#### WHAT YOU ARE ASKED TO DO
Rewrite the text of the listing below with each instance of "Open" changed to "View", keeping everything else unchanged. Leave the pictures out of the answer.
[[ INFORMATION PROVIDED, beginning ]]
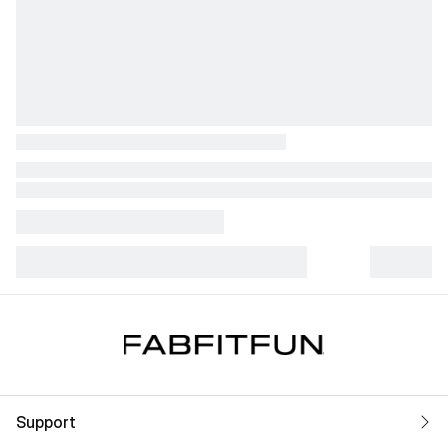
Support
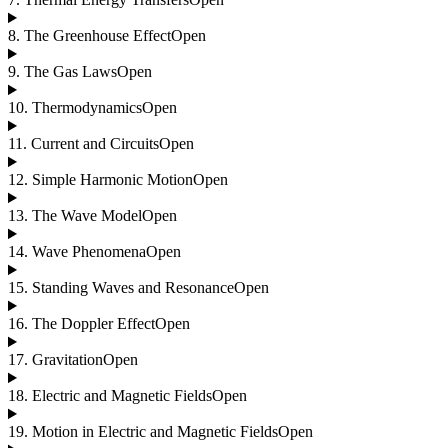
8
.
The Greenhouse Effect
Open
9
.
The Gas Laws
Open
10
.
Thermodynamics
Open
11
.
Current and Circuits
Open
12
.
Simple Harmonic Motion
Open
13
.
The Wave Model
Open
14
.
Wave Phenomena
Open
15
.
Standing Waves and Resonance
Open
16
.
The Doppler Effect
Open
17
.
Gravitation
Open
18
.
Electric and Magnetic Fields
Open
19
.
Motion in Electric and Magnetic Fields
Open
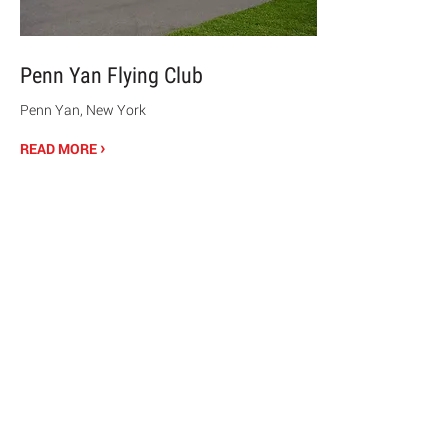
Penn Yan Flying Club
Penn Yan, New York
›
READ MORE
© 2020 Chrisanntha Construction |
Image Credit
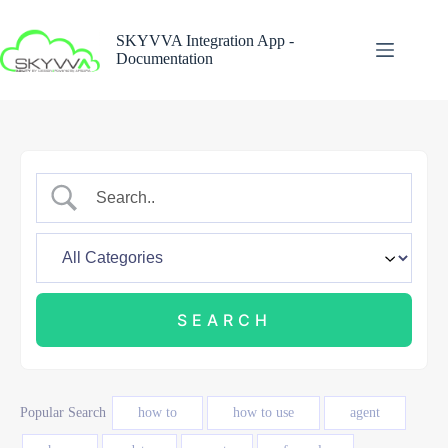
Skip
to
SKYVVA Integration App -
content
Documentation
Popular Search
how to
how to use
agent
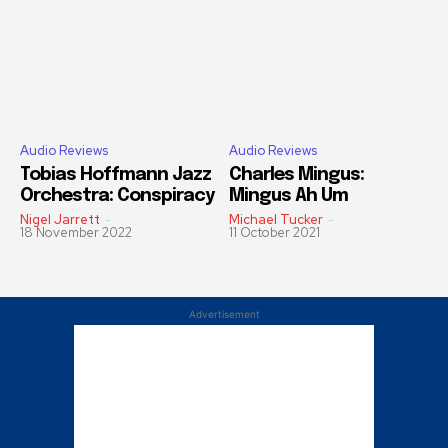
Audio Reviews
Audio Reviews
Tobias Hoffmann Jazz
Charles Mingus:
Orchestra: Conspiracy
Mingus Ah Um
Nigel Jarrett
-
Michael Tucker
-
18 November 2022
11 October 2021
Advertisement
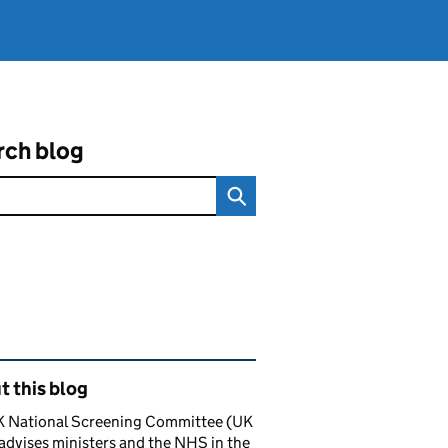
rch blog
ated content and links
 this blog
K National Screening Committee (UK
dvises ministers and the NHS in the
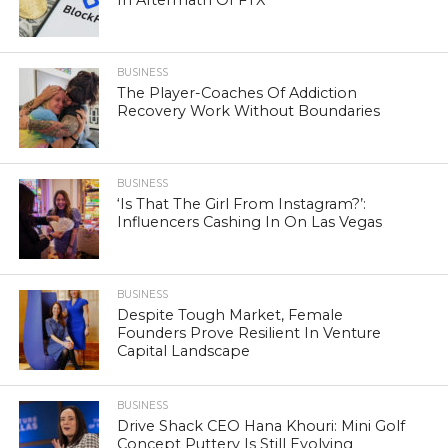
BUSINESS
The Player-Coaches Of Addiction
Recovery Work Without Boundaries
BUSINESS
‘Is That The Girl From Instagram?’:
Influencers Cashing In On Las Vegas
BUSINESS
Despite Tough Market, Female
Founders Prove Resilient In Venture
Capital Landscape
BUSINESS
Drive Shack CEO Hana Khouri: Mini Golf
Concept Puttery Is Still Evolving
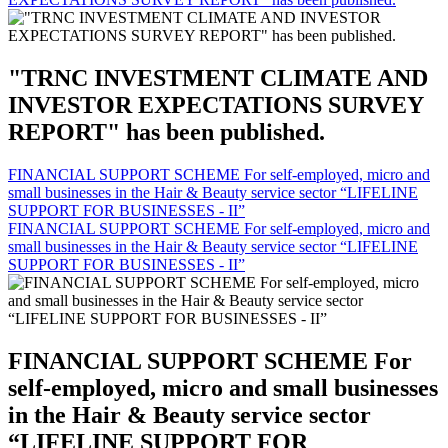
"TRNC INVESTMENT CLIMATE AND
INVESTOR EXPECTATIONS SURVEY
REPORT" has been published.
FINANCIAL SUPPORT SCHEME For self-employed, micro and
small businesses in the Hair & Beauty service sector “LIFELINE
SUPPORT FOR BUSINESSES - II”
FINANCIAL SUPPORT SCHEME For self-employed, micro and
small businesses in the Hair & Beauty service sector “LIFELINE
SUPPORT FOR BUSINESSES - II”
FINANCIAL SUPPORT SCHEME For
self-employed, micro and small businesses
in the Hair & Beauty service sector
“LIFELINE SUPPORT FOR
[[ INFORMATION PROVIDED, end ]]
#### TASK RESULT
Support
8
.
The Greenhouse Effect
View
9
.
The Gas Laws
View
10
.
Thermodynamics
View
11
.
Current and Circuits
View
12
.
Simple Harmonic Motion
View
13
.
The Wave Model
View
14
.
Wave Phenomena
View
15
.
Standing Waves and Resonance
View
16
.
The Doppler Effect
View
17
.
Gravitation
View
18
.
Electric and Magnetic Fields
View
19
.
Motion in Electric and Magnetic Fields
View
Penn Yan Flying Club
Penn Yan, New York
›
READ MORE
© 2020 Chrisanntha Construction |
Image Credit
Skip
to
SKYVVA Integration App -
content
Documentation
Popular Search
how to
how to use
agent
Audio Reviews
Audio Reviews
Tobias Hoffmann Jazz
Charles Mingus:
Orchestra: Conspiracy
Mingus Ah Um
Nigel Jarrett
-
Michael Tucker
-
18 November 2022
11 October 2021
Advertisement
rch blog
ated content and links
 this blog
K National Screening Committee (UK
dvises ministers and the NHS in the
BUSINESS
The Player-Coaches Of Addiction
Recovery Work Without Boundaries
BUSINESS
‘Is That The Girl From Instagram?’:
Influencers Cashing In On Las Vegas
BUSINESS
Despite Tough Market, Female
Founders Prove Resilient In Venture
Capital Landscape
BUSINESS
Drive Shack CEO Hana Khouri: Mini Golf
Concept Puttery Is Still Evolving
"TRNC INVESTMENT CLIMATE AND
INVESTOR EXPECTATIONS SURVEY
REPORT" has been published.
FINANCIAL SUPPORT SCHEME For self-employed, micro and
small businesses in the Hair & Beauty service sector “LIFELINE
SUPPORT FOR BUSINESSES - II”
FINANCIAL SUPPORT SCHEME For self-employed, micro and
small businesses in the Hair & Beauty service sector “LIFELINE
SUPPORT FOR BUSINESSES - II”
FINANCIAL SUPPORT SCHEME For
self-employed, micro and small businesses
in the Hair & Beauty service sector
“LIFELINE SUPPORT FOR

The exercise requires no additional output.